As the sun goes down, an octogenarian, one of five year-round residents in a hamlet that has clearly seen much better days, welcomes Auron with smiles and hugs. As we sit on her shady terrace, she heats the coffee pot while her son, on holiday from his construction job in Athens, breaks out a bottle of rakia. “Many of the people I grew up with are in Greece,” he says. “Not that there’s much work down there, but we’re finished here.” Mournful thoughts, though he does not allow them to spoil a merry cocktail hour.

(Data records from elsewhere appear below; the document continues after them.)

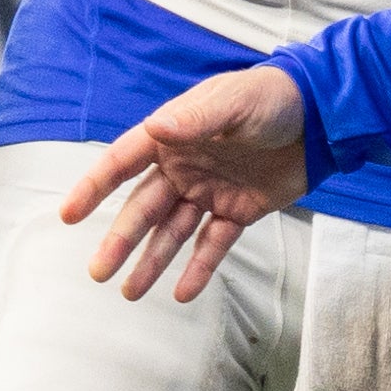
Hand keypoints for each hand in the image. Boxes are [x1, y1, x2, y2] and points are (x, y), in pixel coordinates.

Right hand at [62, 65, 314, 303]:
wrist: (323, 116)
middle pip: (144, 207)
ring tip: (131, 293)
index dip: (95, 186)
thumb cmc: (273, 97)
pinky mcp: (238, 211)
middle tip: (98, 273)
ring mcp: (210, 190)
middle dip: (120, 240)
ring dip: (152, 261)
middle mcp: (185, 166)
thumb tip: (155, 129)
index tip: (68, 215)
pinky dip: (198, 268)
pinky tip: (182, 293)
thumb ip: (197, 119)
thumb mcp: (235, 103)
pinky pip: (213, 244)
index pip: (124, 162)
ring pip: (173, 232)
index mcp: (175, 136)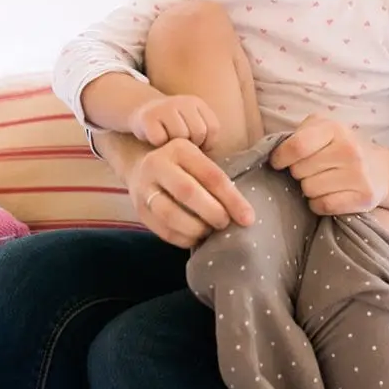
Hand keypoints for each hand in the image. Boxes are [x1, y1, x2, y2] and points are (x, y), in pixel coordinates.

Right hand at [125, 137, 254, 247]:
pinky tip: (197, 238)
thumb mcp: (198, 159)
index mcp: (180, 149)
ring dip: (197, 228)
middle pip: (188, 192)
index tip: (248, 218)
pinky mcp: (139, 211)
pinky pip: (163, 231)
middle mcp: (157, 165)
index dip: (232, 199)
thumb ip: (216, 177)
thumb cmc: (183, 166)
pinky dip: (184, 239)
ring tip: (210, 231)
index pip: (211, 175)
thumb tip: (244, 212)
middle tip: (226, 223)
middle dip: (213, 213)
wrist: (140, 166)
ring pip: (171, 215)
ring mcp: (144, 189)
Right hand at [129, 94, 219, 147]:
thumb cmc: (170, 127)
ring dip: (174, 145)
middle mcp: (183, 102)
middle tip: (181, 147)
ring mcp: (165, 107)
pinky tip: (155, 142)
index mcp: (197, 103)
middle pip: (198, 131)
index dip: (207, 143)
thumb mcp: (191, 124)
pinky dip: (159, 145)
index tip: (197, 147)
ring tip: (168, 144)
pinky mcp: (148, 117)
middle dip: (192, 144)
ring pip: (180, 135)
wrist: (141, 111)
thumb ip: (205, 137)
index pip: (212, 127)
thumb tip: (214, 164)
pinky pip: (160, 138)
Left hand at [269, 114, 388, 216]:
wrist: (380, 169)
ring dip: (309, 189)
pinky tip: (328, 194)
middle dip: (299, 173)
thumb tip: (272, 155)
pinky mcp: (363, 197)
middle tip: (312, 170)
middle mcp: (349, 149)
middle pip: (299, 171)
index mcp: (335, 129)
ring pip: (309, 190)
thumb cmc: (340, 148)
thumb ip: (297, 135)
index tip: (279, 162)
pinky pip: (322, 205)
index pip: (296, 146)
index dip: (280, 157)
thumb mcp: (321, 129)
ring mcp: (359, 174)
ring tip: (323, 181)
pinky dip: (318, 204)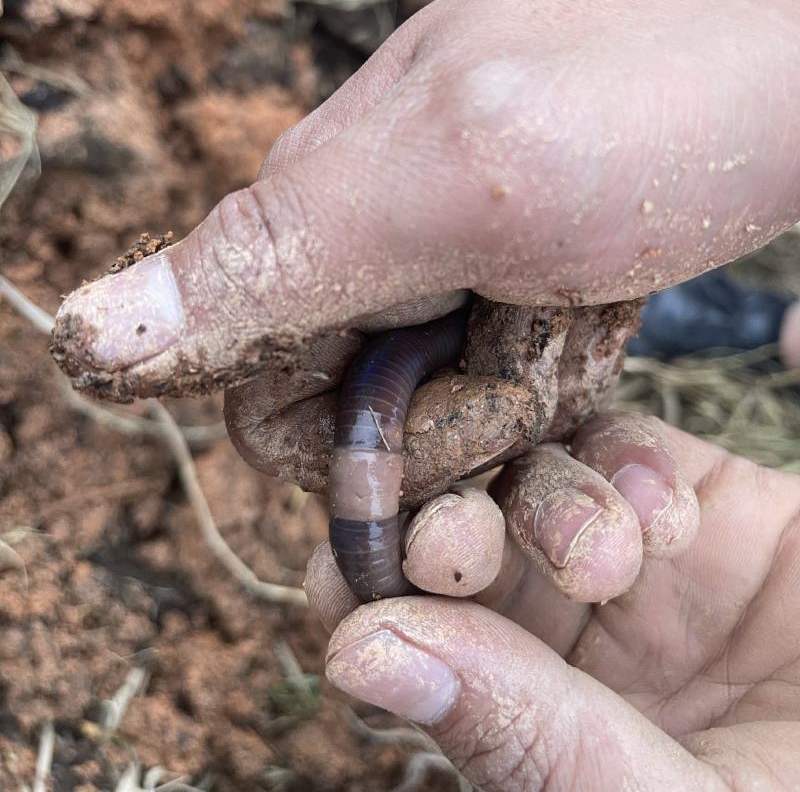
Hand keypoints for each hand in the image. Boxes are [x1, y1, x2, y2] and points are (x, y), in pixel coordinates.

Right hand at [52, 0, 799, 402]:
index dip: (347, 450)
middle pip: (374, 423)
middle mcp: (379, 244)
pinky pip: (528, 400)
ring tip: (614, 476)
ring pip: (458, 425)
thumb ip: (272, 255)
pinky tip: (628, 439)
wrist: (786, 64)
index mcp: (323, 215)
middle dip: (462, 467)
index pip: (268, 397)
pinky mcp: (532, 288)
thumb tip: (76, 334)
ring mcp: (460, 268)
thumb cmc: (632, 104)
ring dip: (538, 467)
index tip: (449, 445)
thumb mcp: (444, 180)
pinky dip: (578, 432)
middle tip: (560, 447)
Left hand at [309, 414, 799, 791]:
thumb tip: (352, 649)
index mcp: (506, 709)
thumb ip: (516, 730)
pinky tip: (668, 517)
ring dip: (548, 497)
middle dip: (441, 520)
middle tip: (458, 539)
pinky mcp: (690, 499)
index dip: (364, 574)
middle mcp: (544, 623)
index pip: (388, 619)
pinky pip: (620, 440)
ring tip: (610, 555)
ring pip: (527, 471)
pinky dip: (627, 462)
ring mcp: (613, 556)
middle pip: (447, 528)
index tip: (378, 567)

Cheese and yoghurt from mountain herds
Appropriately fuelled for my first night in the open, I follow Auron and Dom to the camp set up by Fuat and Gus in a pasture high above the Vlose valley. Now we are adrift from civilization, Auron is in dragoman mode full time. Pack horses transport tents, luggage and provisions, but he sources water from village troughs, enormous circular loaves from village ovens, cheese and yoghurt from mountain herds. Meatballs appear as if by magic, accompanied by tomatoes and cucumbers, a default Albanian meal that has a lot to recommend it.
Afterwards I fall asleep to the sound of horses chomping rich grass and tinkling bells worn by the leaders so they can be rounded up in the morning. No lie-in though: every dawn brings a vigorous goat invasion, the animals threatening to pull up the tent pegs as they search for the best grass. Within minutes they are followed by groups of curious villagers, exchanging views on these strange proceedings in a language that sounds like fighting talk even when it is not. Kela, master espresso maker, fires up her tiny kerosene stove and gets to work, producing endless cups of perfect Turkish coffee until I am good to get back in the saddle.
All too soon it is time to descend from the uplands and rejoin Byron in a landscape that reminded him of his childhood home near Aberdeen. Just as he did, we ride along the turbulent Vlose river, a startling turquoise green as it plunges through the Kelcyra Gorge. “Land of Albania, let me bend mine eyes on thee, thou rugged nurse of savage men,” he wrote in Childe Harold about the people that crystalized his innate revolutionary zeal. In Athens, his next destination, it would find an outlet in the struggle for Greek independence from Ottoman tyranny, a cause that dominated his life until he died of a fever in Missolonghi in 1824 aged 36.
As the heat intensifies still further, I bid farewell to No Name without regret and slump on a terrace bright with flowers. Grilled trout, freshly caught from the cooling waters, arrive with fries and tomatoes. As I cannot come up with anything as poetic as Byron, I settle for a Hobhouse toast to my magnificent ride through this rewardingly uncharted land.